Masukan juga datang dari kalangan akademisi. Wakil Rektor Universitas Sragen, Siti Rofiatun Rosida, berharap Polres Sragen mampu menghadirkan pelayanan publik yang lebih humanis serta responsif terhadap dinamika generasi muda, khususnya generasi Z di era digital.
Menanggapi berbagai masukan tersebut, Kapolres Sragen menegaskan bahwa seluruh saran yang disampaikan akan menjadi bahan evaluasi untuk memperkuat sistem pelayanan publik di Polres Sragen.
Menurutnya, peningkatan pelayanan publik menjadi bagian penting dalam membangun kepercayaan masyarakat terhadap institusi Polri.

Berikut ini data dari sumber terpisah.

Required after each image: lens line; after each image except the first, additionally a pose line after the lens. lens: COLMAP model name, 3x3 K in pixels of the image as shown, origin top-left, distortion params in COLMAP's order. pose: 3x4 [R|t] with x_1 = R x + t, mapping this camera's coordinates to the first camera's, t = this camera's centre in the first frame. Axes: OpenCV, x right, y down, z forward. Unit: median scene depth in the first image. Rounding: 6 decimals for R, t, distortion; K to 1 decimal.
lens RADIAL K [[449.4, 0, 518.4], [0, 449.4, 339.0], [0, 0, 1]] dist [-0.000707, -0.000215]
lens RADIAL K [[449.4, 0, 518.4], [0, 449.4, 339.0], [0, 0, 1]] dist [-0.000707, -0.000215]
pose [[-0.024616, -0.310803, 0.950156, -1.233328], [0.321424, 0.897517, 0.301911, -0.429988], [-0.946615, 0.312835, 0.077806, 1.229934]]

“Kami ingin pelayanan Polres Sragen benar-benar dirasakan manfaatnya oleh masyarakat. Prinsipnya, pelayanan harus cepat, profesional, transparan dan berkeadilan,” kata AKBP Dewiana.

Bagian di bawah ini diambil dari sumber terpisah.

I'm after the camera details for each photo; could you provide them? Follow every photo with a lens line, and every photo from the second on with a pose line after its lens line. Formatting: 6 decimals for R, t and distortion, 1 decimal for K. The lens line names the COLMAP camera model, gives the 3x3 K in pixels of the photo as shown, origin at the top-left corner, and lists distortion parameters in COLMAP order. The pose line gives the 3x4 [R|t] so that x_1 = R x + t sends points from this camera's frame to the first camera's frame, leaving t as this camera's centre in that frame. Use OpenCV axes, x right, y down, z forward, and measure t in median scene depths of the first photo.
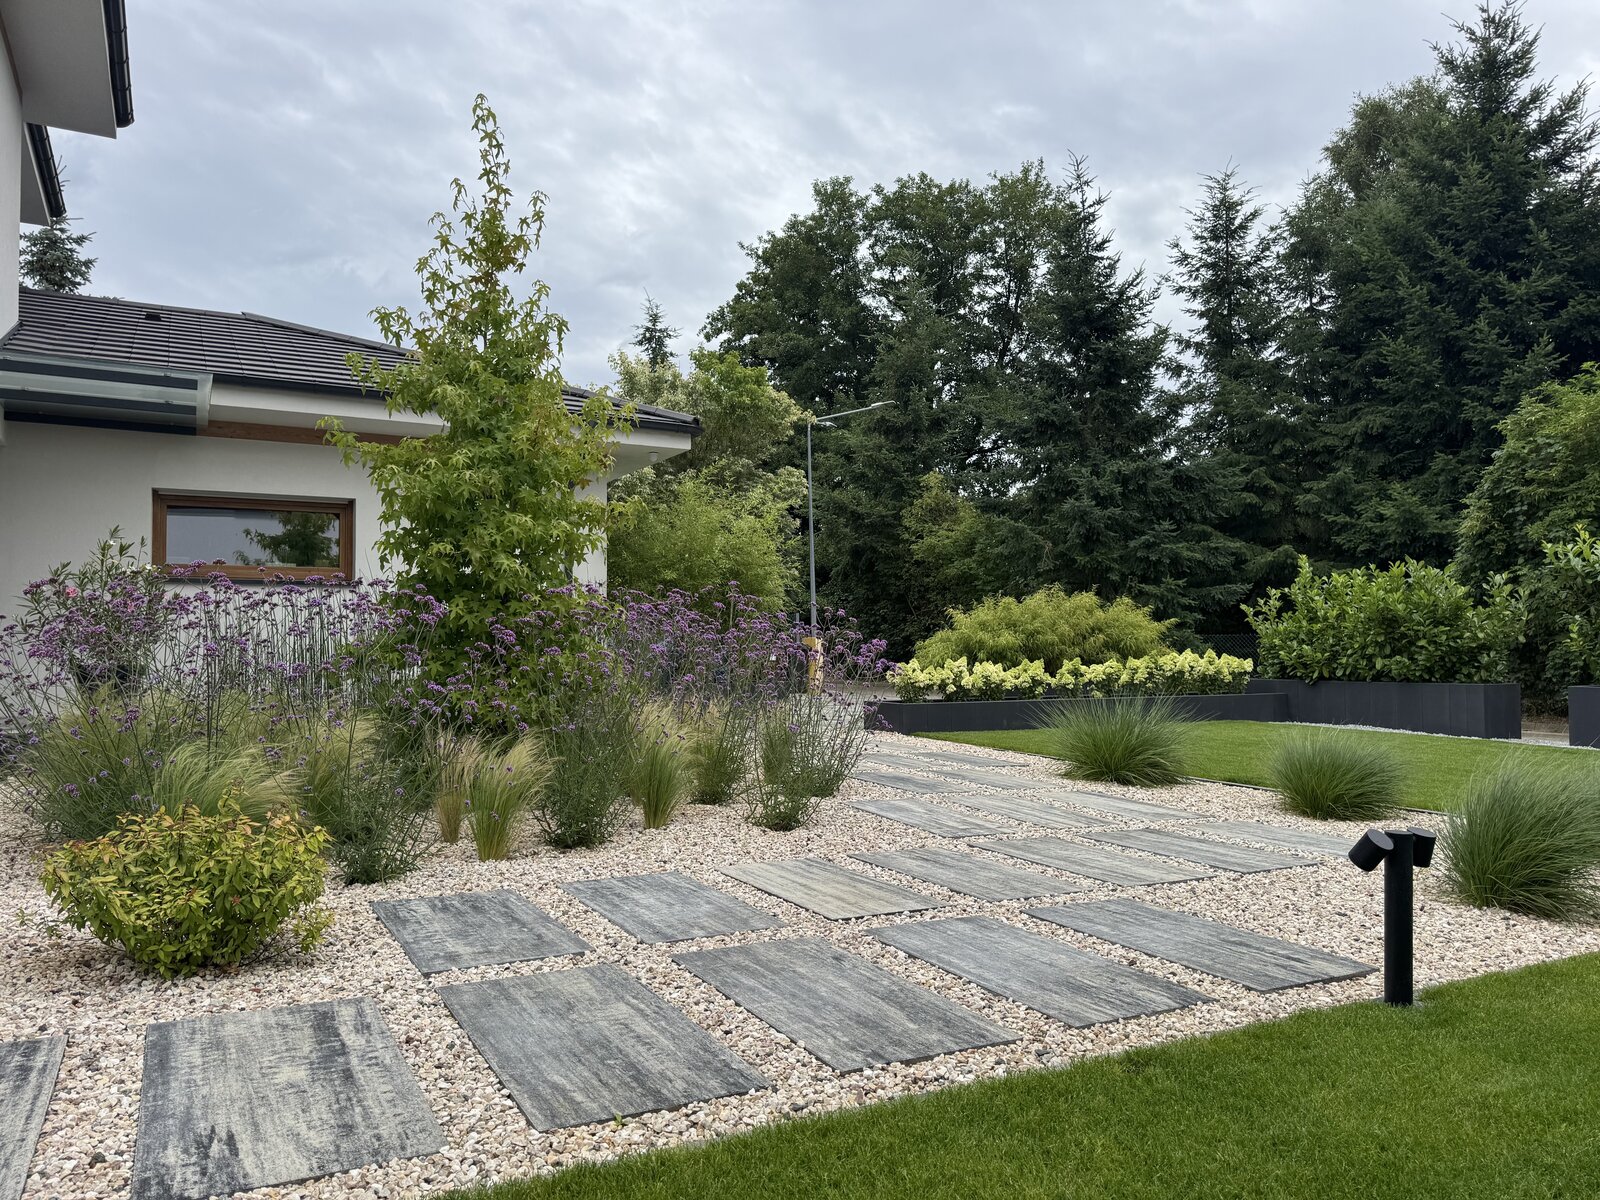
lens RADIAL K [[1123.6, 0, 780.8], [0, 1123.6, 617.0], [0, 0, 1]] dist [0.024831, -0.030258]
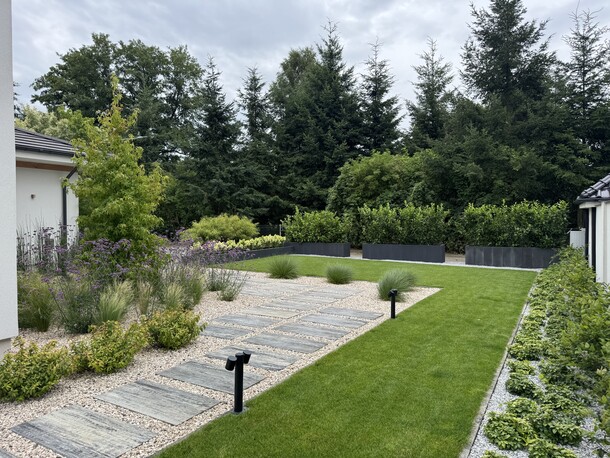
lens RADIAL K [[422.7, 0, 307.2], [0, 422.7, 229.6], [0, 0, 1]] dist [0.115106, -0.159128]
pose [[0.848210, -0.014939, 0.529449, -0.117390], [-0.013001, 0.998714, 0.049009, -0.026670], [-0.529500, -0.048454, 0.846925, -0.074396]]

Melalui Forum Konsultasi Publik ini, Polres Sragen berharap mampu meningkatkan kualitas pelayanan di berbagai bidang, mulai dari pelayanan laporan masyarakat di SPKT, penerbitan SIM dan SKCK, hingga penanganan perkara pidana oleh Satreskrim.
Kegiatan tersebut juga menjadi bagian dari upaya Polres Sragen dalam memperkuat pembangunan Zona Integritas menuju predikat Wilayah Bebas dari Korupsi (WBK) sebagaimana program reformasi birokrasi di lingkungan Polri.
Dengan adanya forum dialog terbuka ini, Polres Sragen menegaskan komitmennya untuk terus menghadirkan pelayanan kepolisian yang profesional, modern, dan terpercaya bagi masyarakat Kabupaten Sragen.